The questioned cable is on land, near Pear Point, making it easy to see the fiber jutting out of the cable’s jagged seal, which is cutting and wearing it down, said Burke.
He added that more frayed cable could be underwater, which Rock Island employees can’t readily see.
According to a CenturyLink representative, this is common for cables that endure wear and tear from “forces of nature.”
“There are several layers of protection for the fiber optics inside the cable, and we do not believe there is a risk at this time,” said Mark Molzen of CenturyLink, who did not give an exact date when permits would be obtained to replace the cable.
Lawlor also told the council that the same CenturyLink cable is attached to OPALCO’s power cable with rope and wire for support, and could break when OPALCO services it this summer.
When questioned by The Journal, Molzen did not explain why the cable is attached to OPALCO’s, but did say “the cable was attached with wire since 1999.”
“I’m going to be blunt, it’s not ideal,” said a CenturyLink representative, about the cable’s placement at the Jan. 30 council meeting.
OPALCO staff has been requesting CenturyLink to detach its cable from OPALCO’s for about a year, said Suzanne Olson of OPALCO public relations.

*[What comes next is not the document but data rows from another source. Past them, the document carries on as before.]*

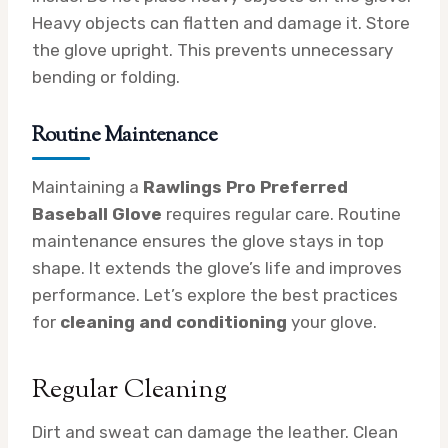
Heavy objects can flatten and damage it. Store
the glove upright. This prevents unnecessary
bending or folding.
Routine Maintenance
Maintaining a
Rawlings Pro Preferred
Baseball Glove
requires regular care. Routine
maintenance ensures the glove stays in top
shape. It extends the glove’s life and improves
performance. Let’s explore the best practices
for
cleaning and conditioning
your glove.
Regular Cleaning
Dirt and sweat can damage the leather. Clean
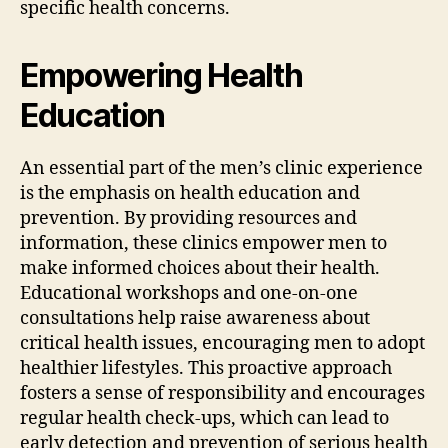
specific health concerns.
Empowering Health
Education
An essential part of the men’s clinic experience
is the emphasis on health education and
prevention. By providing resources and
information, these clinics empower men to
make informed choices about their health.
Educational workshops and one-on-one
consultations help raise awareness about
critical health issues, encouraging men to adopt
healthier lifestyles. This proactive approach
fosters a sense of responsibility and encourages
regular health check-ups, which can lead to
early detection and prevention of serious health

In August 2016, said Burke, additional wire and rope and even duct tape were discovered securing Centurylink’s cable to OPALCO’s, running from Lopez to San Juan.
Lawlor said Rock Island employees aren’t responsible if a break occurs, but will help – just like they did in 2013 – if it happens again.
“This crippled the community we care about,” said Lawlor about the 2013 outage. “We’re not going to sit by and let it break.”
CenturyLink is the only landline provider in the county, which is why they are the 911 service provider and regulated by the state.
After the 2013 outage, CenturyLink added radio or microwave connections, which are similar to a very reliable form of wifi for voice and data.
If the CenturyLink cable broke, landlines and San Juan County 911 dispatch would be routed through this system, according to Lawlor. Most cell phone connections would not be affected by the cable break, but Verizon’s connections are built into the CenturyLink fiber cable.
The Journal reported, last month that cell phone 911 calls are often misdirected because they use the closest signal from cell phone poles’ locations, not the callers’.
Unreliable cell phone tracking has led to preliminary plans by the Federal Communications Commission to adopt a next-generation 911 model that uses the internet to track locations, the way an Uber app does.
Lawlor suggested that the county should try similar ways to connect islanders to 911, like creating a county 911 Facebook page. CenturyLink provides DSL connections, which run through telephone lines. Islanders’ fiber and wireless internet connections would not be affected, by a CenturyLink cable break as the company doesn’t provide those services, said Lawlor.
“What is the best way dispatch can be reached in the county, other than a telephone?” asked Lawlor. “We all lived the nightmare, so let’s make sure we learned our lesson.”